What you need to do
• a. According to bye-law 6 of the bank bye-laws below, who shall be members of the Bank? List every one.
• b. Resume the bank bye-laws below, starting after their final sentence on the withdrawal of a member society.
— start Reading text —
4. Share capital.- The authorized share capital of the Bank shall
consist of an unlimited number of shares of the value of one hundred rupees, each payable on application.
5. Working capital.- The working capital may be composed of-
(a) share capital;
(c) loans debentures, if any;
(a) loan; and
(b) grants or grants-in-aid.
6. Membership.- The following shall be members of the Bank-
(a) cooperative societies admitted as members in accordance with these bye-laws;
(b) Registrar and two non-official professionals nominated by
the Registrar without holding shares or incurring any
(c) Government; on such terms and conditions as the Board of Directors may accept for admitting it as member but it shall have representatives as provided in clause (b) above; and
(d) President; without holding shares or incurring any liability.
7. Admission of members.- (1) Every member society shall purchase at least one share of the Bank, payable on admission or when applying for admission, a cooperative society shall state the number of shares it wishes to subscribe and pay the full value of shares so subscribed:---
Provided that no member society shall have the right to send its representative to attend the meetings of the Bank until it has purchased required number of shares as prescribed under these rules:
Provided further that no member society shall be entitled to send any representative to attend the Regional Meeting (for the purpose of election) or General Meeting if it defaulted in repayment of loan granted to it by the Bank.
(2) Members other than those referred to in the bye-law 6 (b) shall be admitted by the Board of Directors.
(3) Application for admission shall be made on the prescribed form and such application shall form part of register of members of the Bank.
8. Termination of membership.- (1) A member society shall cease
to be a member of the Bank if-
(a) the Registrar has ordered its winding up under the Act, or
(b) has transferred all the shares held by it; or
(c) it is expelled by atleast two third majority in a General
Meeting at which not less than half district delegates of
representatives of member societies were present and
(d) it withdraws after six months' notice to the management of the Bank, provided that the withdrawing member society is not in debt to the Bank (notice of withdrawal must be
signed by atleast three members of the Committee of the
withdrawing member society and shall be accompanied by a certified copy of the resolution, sanctioning the proposed withdrawal).
— end Reading text —
— start Dataset excerpt —
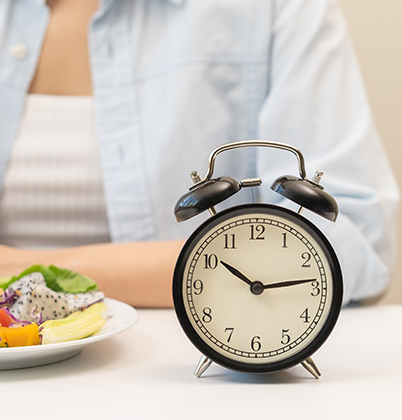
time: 10:13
— end Dataset excerpt —
Task results
• a.
- Cooperative societies admitted as members in accordance with the bye-laws
- The Registrar and two non-official professionals nominated by the Registrar
- The Government, on such terms and conditions as the Board of Directors may accept
- The President

• b.
(2) A nominated professional member shall cease to be a member of the Bank, if his nomination is revoked by the Registrar.
(3) The Board of Directors may expel a member society for-
(a) failure to pay its loan installment consecutively for three years;
(a) any action which may be held by the Board of Directors to be contrary to the stated objects of the Bank or to the interest of the co-operative movement.
9. Liability.- The Liability of each member of the Bank shall be limited to the value of the shares subscribed.
10. Deposits and borrowings.- (1) The Bank may receive deposits, raise loans and carry on such banking business as the Board of Directors may authorize.
(2) The Bank may arrange loans, overdrafts or cash credits with any bank approved by the Registrar, with power to deposit bonds possessed by member societies, if required as collateral security, or deposit Government, trustee and other securities or shares belonging to the Bank or member societies.
(3) The Bank may borrow or raise money by issue of debentures founded or based upon all or any of the property and assets of the Bank and upon such other terms as the Bank thinks fit.
(4) The Bank may, for the purpose of securing the payment of any debentures or for the payment with return of any money raised on debentures, make or carry into effect any arrangement or agreement with the Government on consideration of their guaranteeing the payment of principal and return due under the debentures and on such terms and conditions as the Bank may deem expedient.
(5) Every agreement or deed of trust to be executed by the Bank for issue of debentures and every debenture issued by the Bank for raising money shall be under the seal of the Bank and signed by at least two Directors and any officer of the Bank duly authorized in this behalf by the Board of Directors.
(6) A register of debentures shall be kept by the Bank, in which shall be entered the class of debentures, the number and date of every such debenture and the names of the parties thereto and all other necessary particulars.
(7) The Bank may make rules and regulations for transfer of debentures.
11. Share certificate.- (1) The Bank shall issue certificates for the shares issued by it to its members.
(2) Such certificates shall be issued under the common seal of the Bank specifying share or shares held by them.
(3) The share certificates shall be signed by the President and any officer of the Bank authorized for the purpose by the Board of Directors.
(4) If such certificates are lost or worn out they may be renewed on the applicant's executing an indemnity bond and on payment of a fee of five rupees per share certificate.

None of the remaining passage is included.